Com o lançamento de Minha Seresta – Vida e Obra de Alcides Gonçalves, o jornalista e pesquisador Marcello Campos acaba de fazer o justo reconhecimento de um dos maiores músicos-seresteiros que Porto Alegre já teve. O livro, com selo da Editora da Cidade / Secretaria Municipal de Cultura, que teve sua noite de autógrafos na quinataa-feira, 10/11, durante a 57ª Feira do Livro que acaba de ser realizada na Capital gaúcha já está nas livrarias. Este é o segundo livro do jornalista e pesquisador Marcello Campos, autor da biografia do Conjunto Melódico Norberto Baldauf (2006). No podcast Praça 15 de Alberto do Canto na interpretação de Alcides Gonçalves.
PERFIL

Alcides Gonçalves, um dos mais importantes e polêmicos músicos gaúchos da primeira metade do século 20 foi cantor, instrumentista e compositor. Primogênito de oito irmãos (todos músicos), Alcides Gonçalves (1908-1987) começou a cantar quando microfones, discos e transmissões recém começavam a se popularizar. Atuou nos principais cafés e casas noturnas da Capital gaúcha, nas rádios Gaúcha, Farroupilha e Difusora, além de bem-sucedidas temporadas na Rádio Nacional do Rio de Janeiro e El Mundo de Buenos Aires, entre tantas outras.

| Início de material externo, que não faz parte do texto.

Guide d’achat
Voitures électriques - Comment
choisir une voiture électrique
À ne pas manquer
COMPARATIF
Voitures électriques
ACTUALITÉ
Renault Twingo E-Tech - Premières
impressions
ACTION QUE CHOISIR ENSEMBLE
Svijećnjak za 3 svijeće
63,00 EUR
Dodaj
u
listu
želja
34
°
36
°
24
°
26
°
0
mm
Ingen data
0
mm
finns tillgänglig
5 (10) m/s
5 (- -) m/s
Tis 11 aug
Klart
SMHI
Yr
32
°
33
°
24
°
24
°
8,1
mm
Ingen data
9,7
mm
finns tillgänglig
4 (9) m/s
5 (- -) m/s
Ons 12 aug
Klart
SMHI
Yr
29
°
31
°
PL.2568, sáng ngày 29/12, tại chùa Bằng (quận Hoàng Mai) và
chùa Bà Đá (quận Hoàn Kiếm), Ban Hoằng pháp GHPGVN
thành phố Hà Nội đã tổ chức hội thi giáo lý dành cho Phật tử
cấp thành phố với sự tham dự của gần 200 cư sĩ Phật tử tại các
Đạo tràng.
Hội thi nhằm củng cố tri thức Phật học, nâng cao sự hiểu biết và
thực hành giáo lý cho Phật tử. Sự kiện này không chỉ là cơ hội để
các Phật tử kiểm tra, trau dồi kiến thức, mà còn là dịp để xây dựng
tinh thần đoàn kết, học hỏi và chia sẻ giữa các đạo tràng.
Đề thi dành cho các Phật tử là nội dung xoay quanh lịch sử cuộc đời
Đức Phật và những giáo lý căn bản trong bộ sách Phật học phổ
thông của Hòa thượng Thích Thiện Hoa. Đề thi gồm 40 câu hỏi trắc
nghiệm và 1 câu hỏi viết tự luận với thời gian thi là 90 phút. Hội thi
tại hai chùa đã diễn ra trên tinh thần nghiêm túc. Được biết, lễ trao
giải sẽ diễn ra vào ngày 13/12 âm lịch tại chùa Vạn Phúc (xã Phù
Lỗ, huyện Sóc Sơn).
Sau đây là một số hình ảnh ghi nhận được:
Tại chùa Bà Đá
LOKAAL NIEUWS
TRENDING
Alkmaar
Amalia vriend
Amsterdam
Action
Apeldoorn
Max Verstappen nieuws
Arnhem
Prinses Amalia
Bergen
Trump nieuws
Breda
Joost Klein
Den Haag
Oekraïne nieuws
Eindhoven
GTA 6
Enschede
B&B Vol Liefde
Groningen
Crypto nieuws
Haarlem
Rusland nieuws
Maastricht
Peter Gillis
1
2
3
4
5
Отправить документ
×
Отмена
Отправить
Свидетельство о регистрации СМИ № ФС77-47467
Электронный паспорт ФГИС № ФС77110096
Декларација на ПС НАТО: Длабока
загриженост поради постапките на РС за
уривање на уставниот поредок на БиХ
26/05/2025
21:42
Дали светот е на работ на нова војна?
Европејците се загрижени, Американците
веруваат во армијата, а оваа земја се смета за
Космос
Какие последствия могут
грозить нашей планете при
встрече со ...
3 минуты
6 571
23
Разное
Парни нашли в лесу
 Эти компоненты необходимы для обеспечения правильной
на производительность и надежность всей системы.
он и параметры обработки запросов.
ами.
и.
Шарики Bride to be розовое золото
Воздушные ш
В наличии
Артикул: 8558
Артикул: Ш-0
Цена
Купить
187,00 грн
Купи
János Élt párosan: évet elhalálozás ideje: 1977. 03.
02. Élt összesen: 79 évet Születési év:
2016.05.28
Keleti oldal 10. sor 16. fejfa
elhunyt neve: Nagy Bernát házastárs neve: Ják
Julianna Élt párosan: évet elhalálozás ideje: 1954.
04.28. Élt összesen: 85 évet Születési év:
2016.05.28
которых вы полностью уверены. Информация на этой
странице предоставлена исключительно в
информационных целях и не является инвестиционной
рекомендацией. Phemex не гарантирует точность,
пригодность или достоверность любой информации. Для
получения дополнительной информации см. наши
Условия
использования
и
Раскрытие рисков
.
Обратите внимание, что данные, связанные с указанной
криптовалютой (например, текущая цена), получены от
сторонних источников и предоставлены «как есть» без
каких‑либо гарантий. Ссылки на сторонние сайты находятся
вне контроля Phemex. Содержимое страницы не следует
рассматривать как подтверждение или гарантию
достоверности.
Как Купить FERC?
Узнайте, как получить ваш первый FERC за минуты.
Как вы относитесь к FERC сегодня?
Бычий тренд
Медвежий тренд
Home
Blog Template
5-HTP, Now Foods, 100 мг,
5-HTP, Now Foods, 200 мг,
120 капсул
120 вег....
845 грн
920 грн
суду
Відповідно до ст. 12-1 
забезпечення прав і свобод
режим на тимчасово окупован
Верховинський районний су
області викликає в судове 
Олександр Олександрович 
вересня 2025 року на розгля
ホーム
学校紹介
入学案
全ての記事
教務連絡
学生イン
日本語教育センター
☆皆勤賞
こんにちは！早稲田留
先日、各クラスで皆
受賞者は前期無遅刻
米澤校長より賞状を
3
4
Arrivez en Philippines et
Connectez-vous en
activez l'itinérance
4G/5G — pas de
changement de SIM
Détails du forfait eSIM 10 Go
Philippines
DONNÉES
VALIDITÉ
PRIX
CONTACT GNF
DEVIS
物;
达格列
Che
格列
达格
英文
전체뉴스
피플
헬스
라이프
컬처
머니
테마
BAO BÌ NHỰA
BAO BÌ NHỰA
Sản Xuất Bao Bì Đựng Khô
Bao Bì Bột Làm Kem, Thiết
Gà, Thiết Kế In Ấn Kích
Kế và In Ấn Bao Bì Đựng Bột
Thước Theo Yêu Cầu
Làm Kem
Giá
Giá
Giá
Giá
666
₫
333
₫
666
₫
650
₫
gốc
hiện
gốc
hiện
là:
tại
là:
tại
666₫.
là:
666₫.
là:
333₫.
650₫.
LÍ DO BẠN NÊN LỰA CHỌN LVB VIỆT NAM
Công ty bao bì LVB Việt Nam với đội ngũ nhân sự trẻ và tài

Na área fonográfica, Alcides foi o primeiro intérprete a gravar em disco composições de Lupicínio Rodrigues, com o 78-rotações “Triste História” / “Pergunta Aos Meus Tamancos” (1936), co-assinadas por ambos e cuja parceria se reprisou nos sucessos nacionais “Maria Rosa”, “Castigo” e “Quem Há De Dizer”, no final da década de 40. Alcides também teve parceiros como Ataulfo Alves e assina sozinho clássicos do cancioneiro boêmio como “Pra Ela”. Suas principais criações estão registradas nos LPs “Cadeira Vazia” (1977) e “Pra Ela” (1981).